# Work instructions
Why does the text on simulating futures pass percept expectation states through a shifted exponential? Answer in one to three sentences.

Once the agent has deliberated for $\mathrm{D}$ steps, it "simulates" possible futures based on its updated belief about its situation. First, it predicts its next situation by passing the activation of its memory traces forward along the memory matrix,

\begin{equation}
\hat{\boldsymbol{B}}^{(t)} = \tilde{\boldsymbol{B}}^{(t,\mathrm{D})} \boldsymbol{M}^{(t)}
\end{equation}

With the structure of the Memory matrix in the current implementation, this means that the new expectation state of an encoded memory trace $\mathrm{n}$ is simply set to the final activation state of memory trace $\mathrm{n} - 1$.

The new expectation states of memory traces are then passed to the expectation state of percept nodes as a function of the associative connections in the h-matrix, 

\begin{equation}
\hat{S}^{(t)}_\mathrm{j} = f_\epsilon(\alpha_j, \sum_{\mathrm{n} \in \mathrm{h^*_j}} \hat{B}^{(t)}_\mathrm{n}f_\kappa(H^{(t)}_\mathrm{jn}))
\end{equation}

where $\mathrm{h^*_j}$ is the set of indices for memory traces that are connected to sensory representation $\mathrm{j}$, $\alpha_\mathrm{j}$ is the intrinsic expectation of sensory representation $\mathrm{j}$, and $f_\epsilon(\cdot)$ is an exponentiation with shift by a small constant $\epsilon$, which SiPS sets to $10^-2$. This function takes the form

\begin{equation}
f_\epsilon(\alpha,x) = \frac{(x + \epsilon)^{\mathrm{e}^\alpha}}{(1 + \epsilon)^{\mathrm{e}^\alpha}}.
\end{equation}

Why use this transformation? Recall that $f_\kappa(H^{(t)}_\mathrm{jn})$ can be understood as the probability with which the agent believes perceptual representation $\mathrm{j}$ will be excited, given that memory trace $n$ is an effective representation of its situated state, and that $\hat{B}^{(t)}_\mathrm{n}$ can be understood as the probabilty with which the agent believes its next situated state will be well represented by memory trace $\mathrm{n}$. Summing the product of these terms over all memory traces gives the probablity with which the agent believes sensory representation $\mathrm{j}$ will be excited in its next situated state. We want an ECM's positive *intrinsic expectation* for a particular sensation to increase the expectation state of that sensation's representation even if the agent believes there is a zero percent chance that it will be excited. Likewise, a negative intrinsic expectation should decrease the expectation state of a representation, except if it is already 0, and no intrinsic expectation should leave the expectation state unchanged. However, we don't want the agent's intrinsic expectation to cause a sensory representation's expectation state to leave the space between 0 and 1. The shifted exponential achieves this (there is techinically a very small increase when $\alpha = 0$, I'm open to suggestions), while also ensuring the expecatation state of a sensory representation can never be zero, which result in infinite surprise.

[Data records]
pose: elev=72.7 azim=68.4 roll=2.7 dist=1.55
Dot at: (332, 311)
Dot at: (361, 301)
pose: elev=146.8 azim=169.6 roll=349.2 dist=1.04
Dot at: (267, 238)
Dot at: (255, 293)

==

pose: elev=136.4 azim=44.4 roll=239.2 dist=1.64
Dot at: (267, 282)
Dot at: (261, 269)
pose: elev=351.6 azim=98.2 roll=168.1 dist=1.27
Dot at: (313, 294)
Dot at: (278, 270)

# Task answer
It lets a positive intrinsic expectation raise a sensory representation's expectation state even when the agent believes there is zero chance of excitation, lets a negative one lower it unless it is already 0, and leaves it unchanged when there is no intrinsic expectation. It does this while keeping the state between 0 and 1. It also keeps the expectation state from ever being zero, which would result in infinite surprise.